For those not keeping track, the Democrats’ radical, progressive agenda has landed its first punch against our credit markets. President Biden recently signed into law S.J.Res. 15, which repealed the Department of the Treasury’s “True Lender” rule. This rule codified over a century of common practices that allowed banks to partner with financial technology firms to increase competition in the lending market and extend credit opportunities to all Americans. 

By taking away the regulatory certainty for these financial institutions, the Biden administration is effectively encouraging individuals in need of a personal loan to turn to worse choices like bouncing checks, paying late fees, or risking their cars and homes.

How might Congress create a credit crisis?

Congress has also not relented in its efforts to attack free-market lending. Recently, Senator Jack Reed (D-RI) introduced the Veterans and Consumers Fair Credit Act of 2021, S.2508. This bill would restrict consumer lending to only those Americans who have near-prime credit scores with a cap on risk-based interest rates at less than 36%. Reed is doing this under the guise of helping our veterans, but really it carries forward the restrictions on borrowing they had while on active duty that were put in place to increase military readiness.

Expanding restrictions on personal loans beyond serving military members to all of America is rash, especially given the discussion at a recent U.S. Senate hearing that exposed studies showing the Military Lending Act is hurting readiness and our military families.

For starters, it is not the proper role of the Federal government to impose arbitrary interest rate caps that restrict consumer borrowing. The consumer credit crisis epicenter will go the deep-blue state of Illinois, where during a secret midnight legislative session led by a corrupt Speaker of the House, Illinois enacted a one-of-a-kind attack on consumer credit undoing years of thoughtful policy developed by Democrat and Republican administrations alike. This looming crisis will only be exacerbated by power-hungry politicians in Washington seeking to impose one-size-fits-all policies for the whole nation.

Progressives claim to be for the working class; however, their actions say otherwise. Studies show that working Americans don’t trust banks and that if they have non-prime credit scores, they are five times more likely to be turned down for a loan by banks. 

For Americans with limited savings, paying for unexpected expenses is not getting any easier in Joe Biden’s America, where inflation is punishing the month-to-month budget for millions of families. Many of these are black and Hispanic families–a group Democrats have taken for granted for decades. The Federal Reserve has indicated that the number of black and Hispanic households living paycheck-to-paycheck is about 50 percent higher than white households.

Nonprime credit scores are also a burden for many families living month-to-month. Black and Hispanic households have an average FICO score below 700, limiting their ability to get loans from more traditional lending institutions. 

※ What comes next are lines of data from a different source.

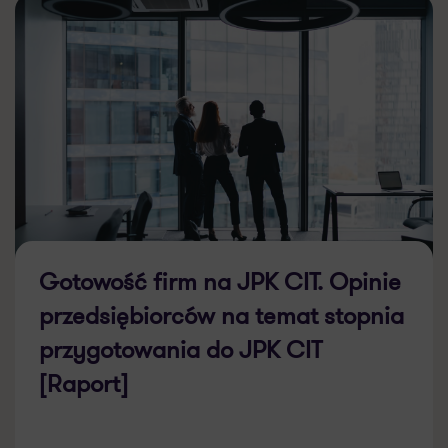
Gotowość firm na JPK CIT. Opinie
przedsiębiorców na temat stopnia
przygotowania do JPK CIT
[Raport]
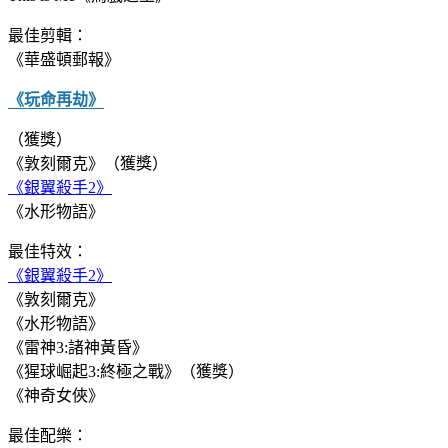
最佳剪輯：
《華盛頓郵報》
《玩命再劫》
（獲獎）
《敦刻爾克》（獲獎）
《銀翼殺手2》
《水形物語》
最佳特效：
《銀翼殺手2》
《敦刻爾克》
《水形物語》
《雷神3:諸神黃昏》
《猩球崛起3:終極之戰》（獲獎）
《神奇女俠》
最佳配樂：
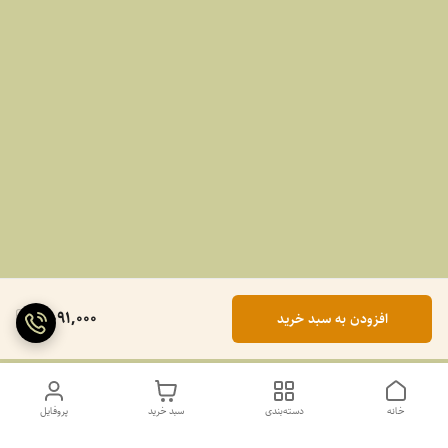
2,091,000
افزودن به سبد خرید
خانه
دسته‌بندی
سبد خرید
پروفایل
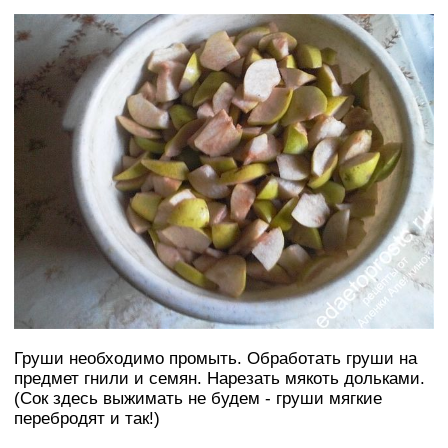
Груши необходимо промыть. Обработать груши на
предмет гнили и семян. Нарезать мякоть дольками.
(Сок здесь выжимать не будем - груши мягкие
перебродят и так!)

On the bright side, research shows that black consumers are nearly 50 percent more likely than white consumers to see their credit score rise after a year of having a personal loan through a financial technology firm. That’s why innovation in free-market lending is imperative to bridge the inequity in access to credit.

A free-market consumer credit crisis can be avoided if Democrats stop their power-grab and work towards solutions that will help American families keep more of their hard-earned money. Government-imposed interest rate caps ultimately hurt consumers because they force them into worse choices where they can risk losing their checking account or, even worse, their cars or homes.

The Biden-Harris administration has not solved any crises — it has only produced them. They’re about to produce a consumer credit crisis that will destroy innovation and deny the market a free relationship between consumers and lenders.


César Ybarra is the Senior Director of Legislative Affairs at FreedomWorks.